Music Therapy in Special Education: Utah Schools for the Deaf and Blind
We were recently featured on KSL and in the Deseret News for our work with students at the Utah Schools for the Deaf and Blind. Music Therapy is so powerful in special education–here’s why.
Click here for the Original Article in the Deseret News
Click here for the KSL Story
Photo credit to Ravell Call, Deseret News
MILLCREEK — Rachel Lighty sings a “hello” song and plays her guitar for a captive audience with special challenges.

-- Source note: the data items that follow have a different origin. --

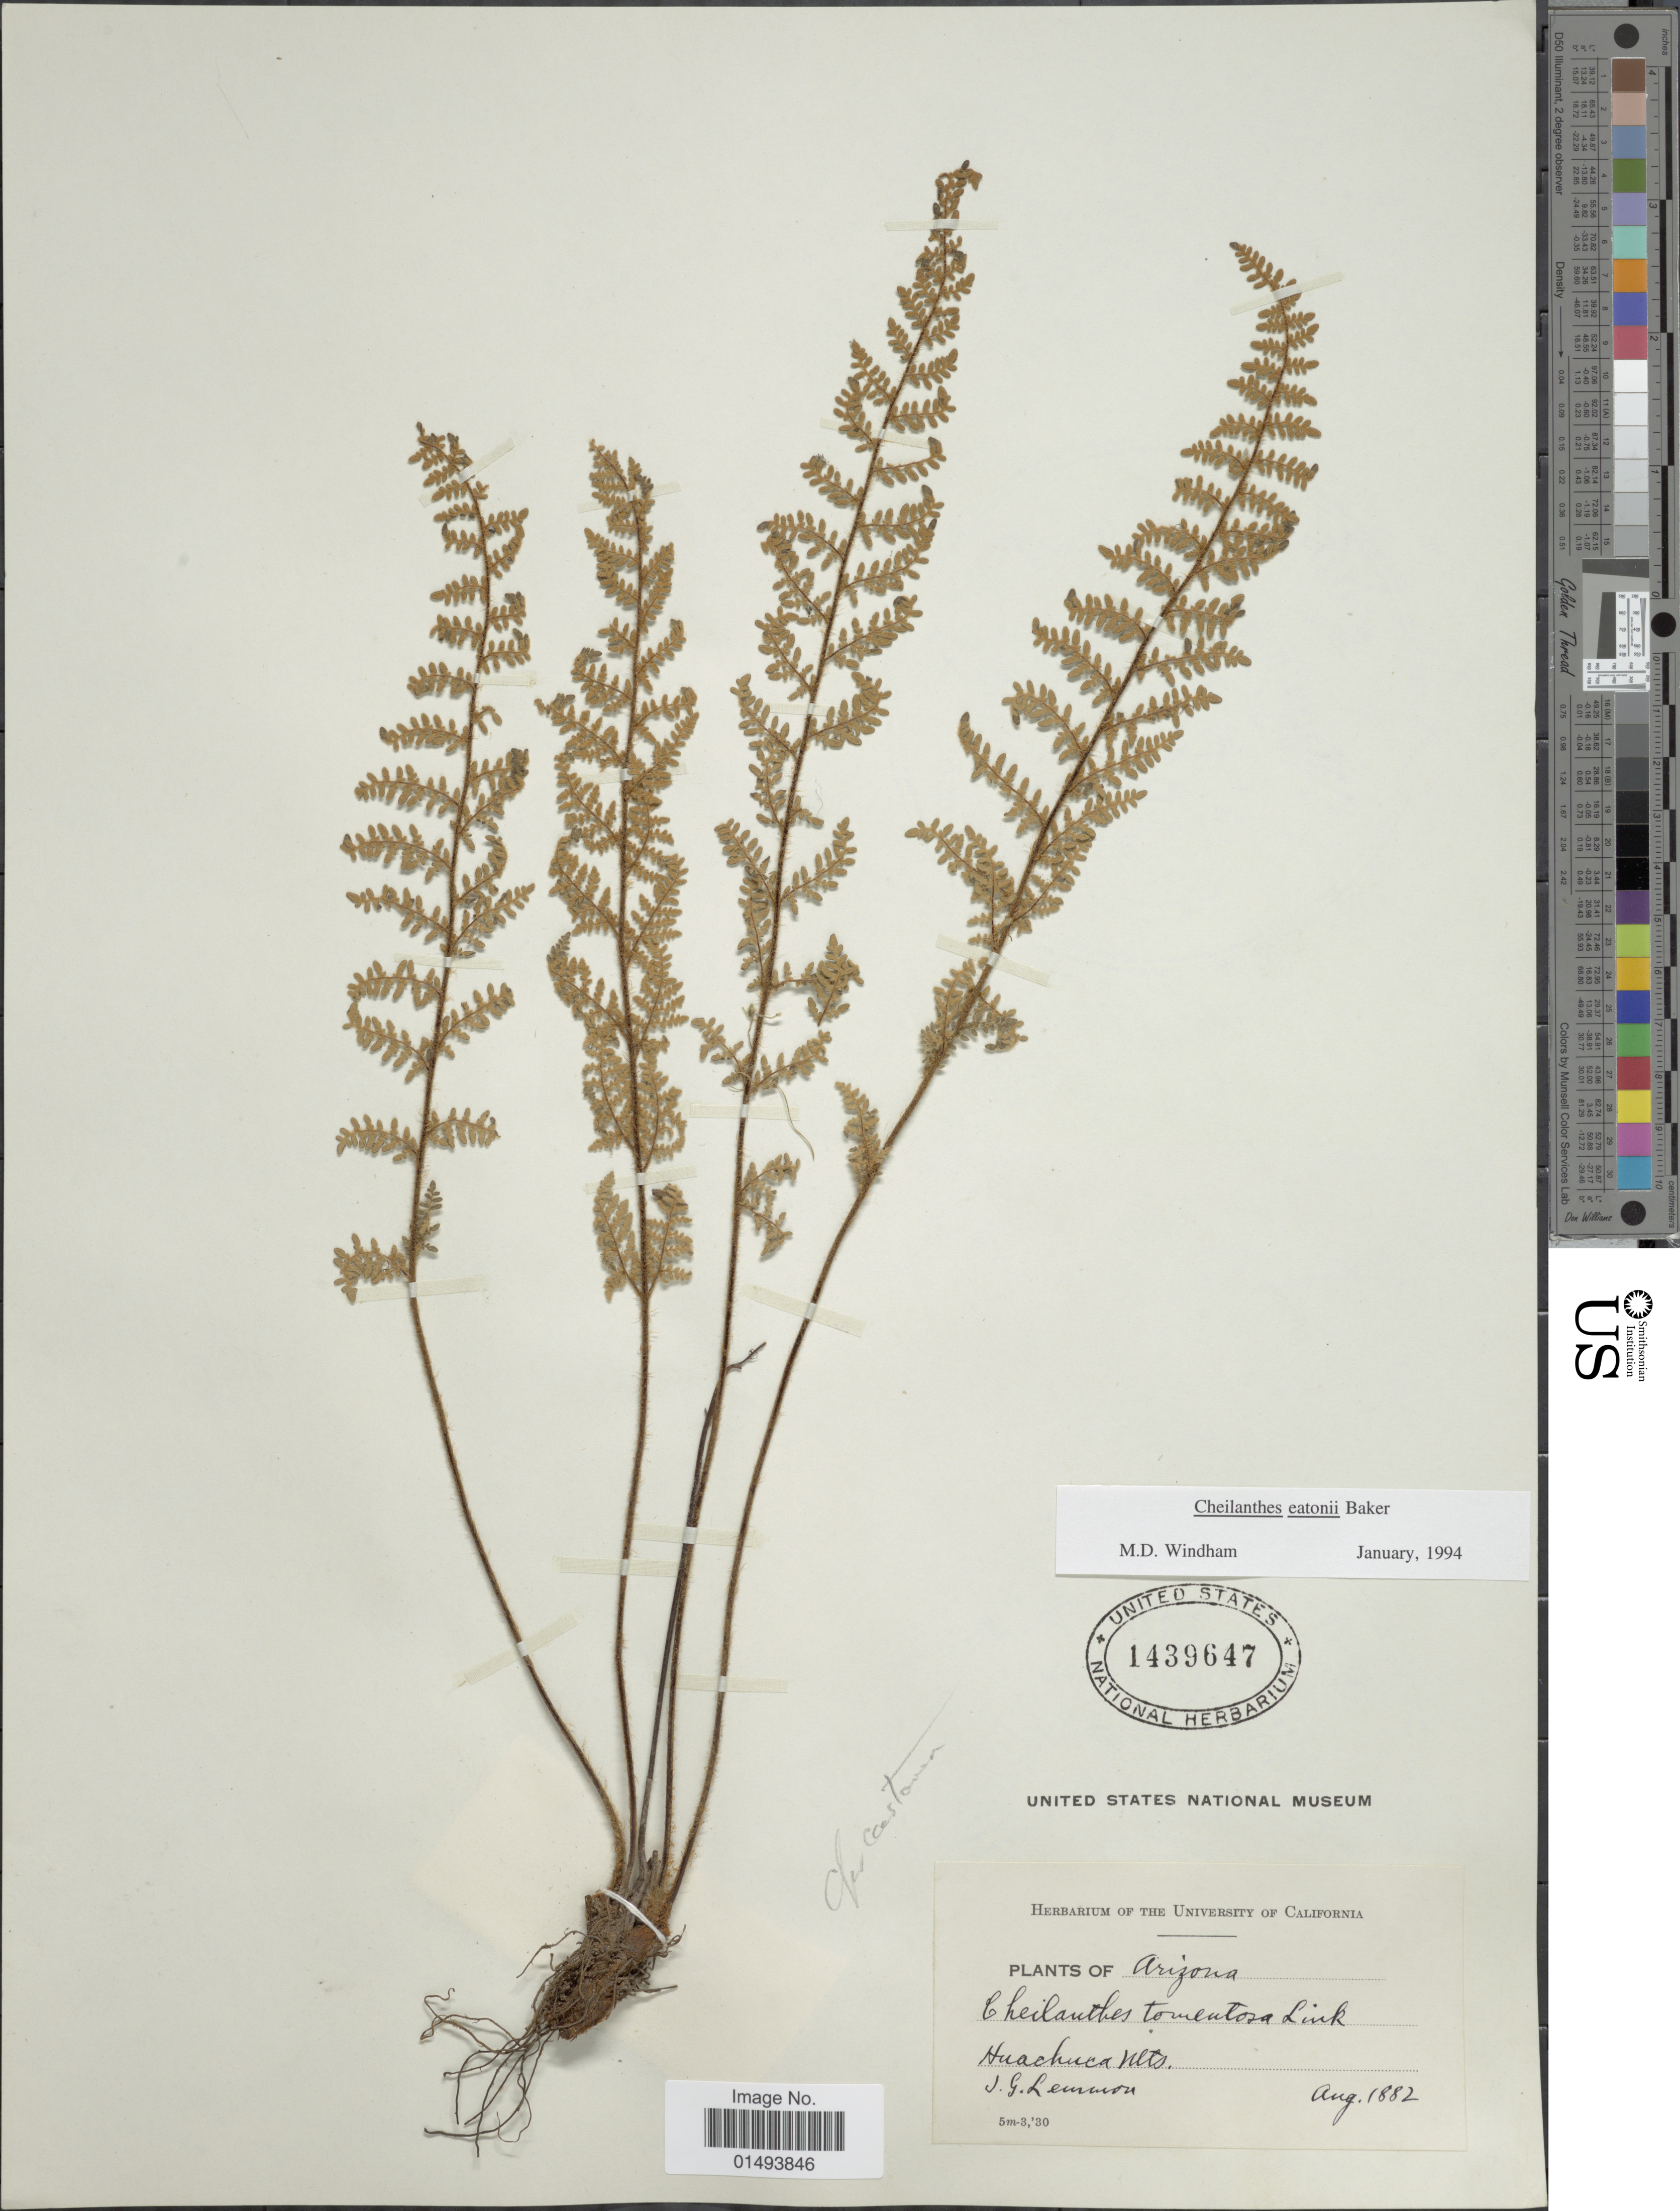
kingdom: Plantae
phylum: Tracheophyta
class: Polypodiopsida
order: Polypodiales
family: Pteridaceae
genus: Myriopteris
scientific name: Myriopteris rufa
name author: Fée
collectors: J. Lemmon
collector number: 5m-m,'30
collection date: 1882-08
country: United States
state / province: Arizona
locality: Plants of Arizona, Huachuca Mts.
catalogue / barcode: US 1439647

She loves her job helping children who can’t see or hear better interact with the world around them.
“It is so rewarding to me on so many levels,” said Lighty, a licensed music therapist. “I get to see these kids progress in their goals and get to see them come out of their shells and see their personalities blossom — it’s so cool. It’s the coolest thing ever.”
Kids like Kameron sing enthusiastically. “It’s good to jam out even if you’re young or old, big or small,” he said. “It’s good to jam out.”
And Emory, who wears a large bow on her long, blond ponytail. “I always like to sing,” she said.
Lighty has seen steady progress in each of her students, including Emory. “Before she just wouldn’t really say what she wanted to do or give an opinion, but now she’s really come out of that shell,” she said.
Lighty belts out the lyrics, “Make a little music with your friends,” as the students sing along as much as they can. At the Millcreek campus of the Utah Schools for the Deaf and Blind, they celebrate each accomplishment and reach high for new goals.
Lighty plays the guitar over her head and encourages the students to do the same with the drums, tambourines and other instruments she passed out earlier. Through music, rhythm and vibration, and by taking turns, kids learn things they can take back to the classroom.
“Communication skills, cognitive skills, social skills, all those other things you don’t really think about,” Lighty said.
Charlie can’t speak but communicates by squeezing a person’s right hand for “yes” and the left for “no.” When asked if the music makes him feel happy, he answers, “Yes.”
Lighty has been working with these students since the first of the year. She knows their strengths and works with their abilities. Some of them can hear a little, some of them can see a little, but they always make sure they have fun — no matter how severe their disability.
“So he had a target and he touched it,” Lighty said after a child reached out to strum the guitar. “He did need some help along the way, but he touched it and that’s progress.”
Ellie loves to sing songs that inspire her. “Being brave and strong and flexing your muscles like superheroes — they flex their muscles before they save people’s lives,” she said.
After all, superheroes come in all shapes and sizes. Some wear fur, like the teddy bear perched on the classroom shelf wearing a Superman T-shirt. Some wear glasses, like Lighty’s grandfather, who lost his ability to talk. Through music, he could communicate and speak, even when all else was gone. It’s what inspired Lighty to become a music therapist.
Lighty ends by singing a “goodbye” song to the children.
Yes, heroes come in all shapes and sizes. Some even wear a guitar.